Exercise aim ▸
Please make an exact transcription of the records, keeping the pictures out of it.

Saved data entries ▸
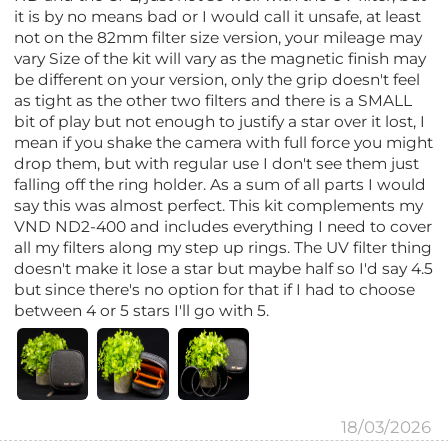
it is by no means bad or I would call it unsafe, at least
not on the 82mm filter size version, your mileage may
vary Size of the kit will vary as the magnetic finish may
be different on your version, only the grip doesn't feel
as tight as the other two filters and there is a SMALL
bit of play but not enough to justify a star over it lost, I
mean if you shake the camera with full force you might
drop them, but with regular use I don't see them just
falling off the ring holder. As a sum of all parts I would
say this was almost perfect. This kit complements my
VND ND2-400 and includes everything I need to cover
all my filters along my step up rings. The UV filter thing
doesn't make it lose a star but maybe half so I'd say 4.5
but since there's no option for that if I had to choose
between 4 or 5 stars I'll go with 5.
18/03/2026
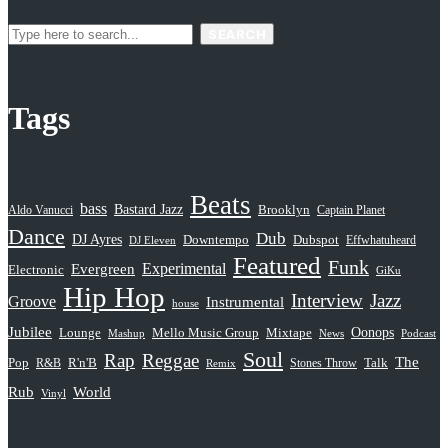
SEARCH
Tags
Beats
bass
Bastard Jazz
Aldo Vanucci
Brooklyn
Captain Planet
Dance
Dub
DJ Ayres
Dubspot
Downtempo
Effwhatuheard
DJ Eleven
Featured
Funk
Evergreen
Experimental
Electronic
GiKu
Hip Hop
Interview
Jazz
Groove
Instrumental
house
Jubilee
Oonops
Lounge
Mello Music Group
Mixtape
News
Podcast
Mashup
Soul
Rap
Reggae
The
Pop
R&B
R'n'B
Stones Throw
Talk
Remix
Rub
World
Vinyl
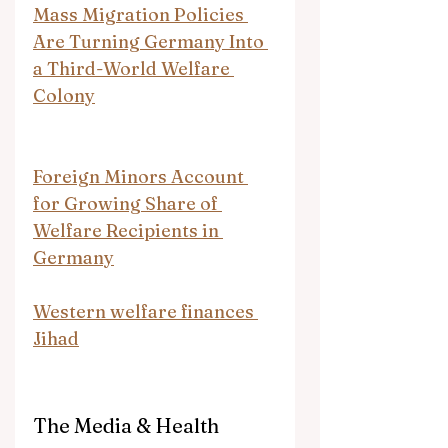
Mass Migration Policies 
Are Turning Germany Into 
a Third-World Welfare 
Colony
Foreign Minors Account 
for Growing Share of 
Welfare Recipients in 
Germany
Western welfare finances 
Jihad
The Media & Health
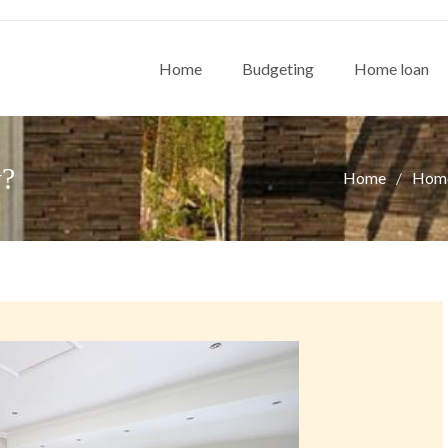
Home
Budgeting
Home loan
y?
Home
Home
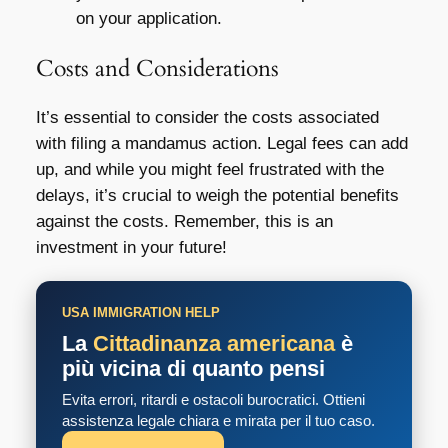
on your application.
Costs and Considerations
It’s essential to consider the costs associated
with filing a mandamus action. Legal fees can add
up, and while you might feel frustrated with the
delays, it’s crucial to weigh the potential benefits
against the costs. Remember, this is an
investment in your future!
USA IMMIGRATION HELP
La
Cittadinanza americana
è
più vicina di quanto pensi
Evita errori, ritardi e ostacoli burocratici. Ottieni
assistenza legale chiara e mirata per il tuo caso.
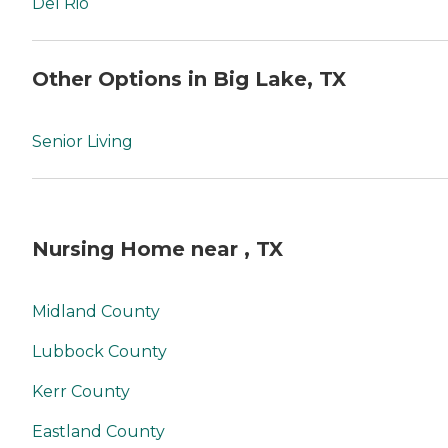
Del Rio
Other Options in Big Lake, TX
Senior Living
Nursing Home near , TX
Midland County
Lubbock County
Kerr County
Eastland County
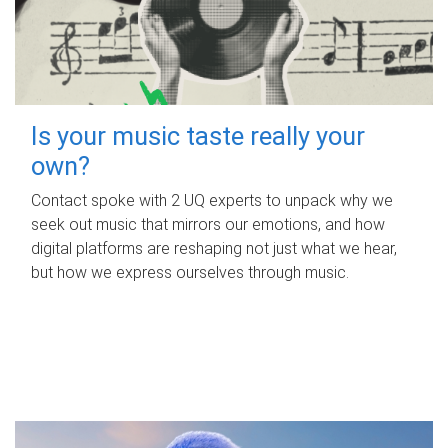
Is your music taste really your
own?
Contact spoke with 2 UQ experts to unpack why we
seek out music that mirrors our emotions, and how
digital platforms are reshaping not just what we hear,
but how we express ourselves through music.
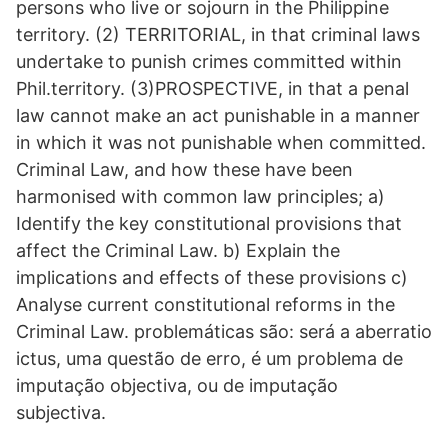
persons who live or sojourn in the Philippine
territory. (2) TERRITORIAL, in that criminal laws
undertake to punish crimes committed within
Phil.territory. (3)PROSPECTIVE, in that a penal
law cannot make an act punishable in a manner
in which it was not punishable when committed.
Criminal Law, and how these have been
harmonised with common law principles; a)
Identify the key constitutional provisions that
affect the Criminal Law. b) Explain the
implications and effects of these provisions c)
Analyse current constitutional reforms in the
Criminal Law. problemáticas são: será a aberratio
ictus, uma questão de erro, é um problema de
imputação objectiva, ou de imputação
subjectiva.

Exercise answer ▸
it is by no means bad or I would call it unsafe, at least
not on the 82mm filter size version, your mileage may
vary Size of the kit will vary as the magnetic finish may
be different on your version, only the grip doesn't feel
as tight as the other two filters and there is a SMALL
bit of play but not enough to justify a star over it lost, I
mean if you shake the camera with full force you might
drop them, but with regular use I don't see them just
falling off the ring holder. As a sum of all parts I would
say this was almost perfect. This kit complements my
VND ND2-400 and includes everything I need to cover
all my filters along my step up rings. The UV filter thing
doesn't make it lose a star but maybe half so I'd say 4.5
but since there's no option for that if I had to choose
between 4 or 5 stars I'll go with 5.
18/03/2026
SEARCH
Tags
Beats
bass
Bastard Jazz
Aldo Vanucci
Brooklyn
Captain Planet
Dance
Dub
DJ Ayres
Dubspot
Downtempo
Effwhatuheard
DJ Eleven
Featured
Funk
Evergreen
Experimental
Electronic
GiKu
Hip Hop
Interview
Jazz
Groove
Instrumental
house
Jubilee
Oonops
Lounge
Mello Music Group
Mixtape
News
Podcast
Mashup
Soul
Rap
Reggae
The
Pop
R&B
R'n'B
Stones Throw
Talk
Remix
Rub
World
Vinyl
Mass Migration Policies 
Are Turning Germany Into 
a Third-World Welfare 
Colony
Foreign Minors Account 
for Growing Share of 
Welfare Recipients in 
Germany
Western welfare finances 
Jihad
The Media & Health
Home
Budgeting
Home loan
y?
Home
Home
on your application.
Costs and Considerations
It’s essential to consider the costs associated
with filing a mandamus action. Legal fees can add
up, and while you might feel frustrated with the
delays, it’s crucial to weigh the potential benefits
against the costs. Remember, this is an
investment in your future!
USA IMMIGRATION HELP
La
Cittadinanza americana
è
più vicina di quanto pensi
Evita errori, ritardi e ostacoli burocratici. Ottieni
assistenza legale chiara e mirata per il tuo caso.
Del Rio
Other Options in Big Lake, TX
Senior Living
Nursing Home near , TX
Midland County
Lubbock County
Kerr County
Eastland County
Is your music taste really your
own?
Contact spoke with 2 UQ experts to unpack why we
seek out music that mirrors our emotions, and how
digital platforms are reshaping not just what we hear,
but how we express ourselves through music.
persons who live or sojourn in the Philippine
territory. (2) TERRITORIAL, in that criminal laws
undertake to punish crimes committed within
Phil.territory. (3)PROSPECTIVE, in that a penal
law cannot make an act punishable in a manner
in which it was not punishable when committed.
Criminal Law, and how these have been
harmonised with common law principles; a)
Identify the key constitutional provisions that
affect the Criminal Law. b) Explain the
implications and effects of these provisions c)
Analyse current constitutional reforms in the
Criminal Law. problemáticas são: será a aberratio
ictus, uma questão de erro, é um problema de
imputação objectiva, ou de imputação
subjectiva.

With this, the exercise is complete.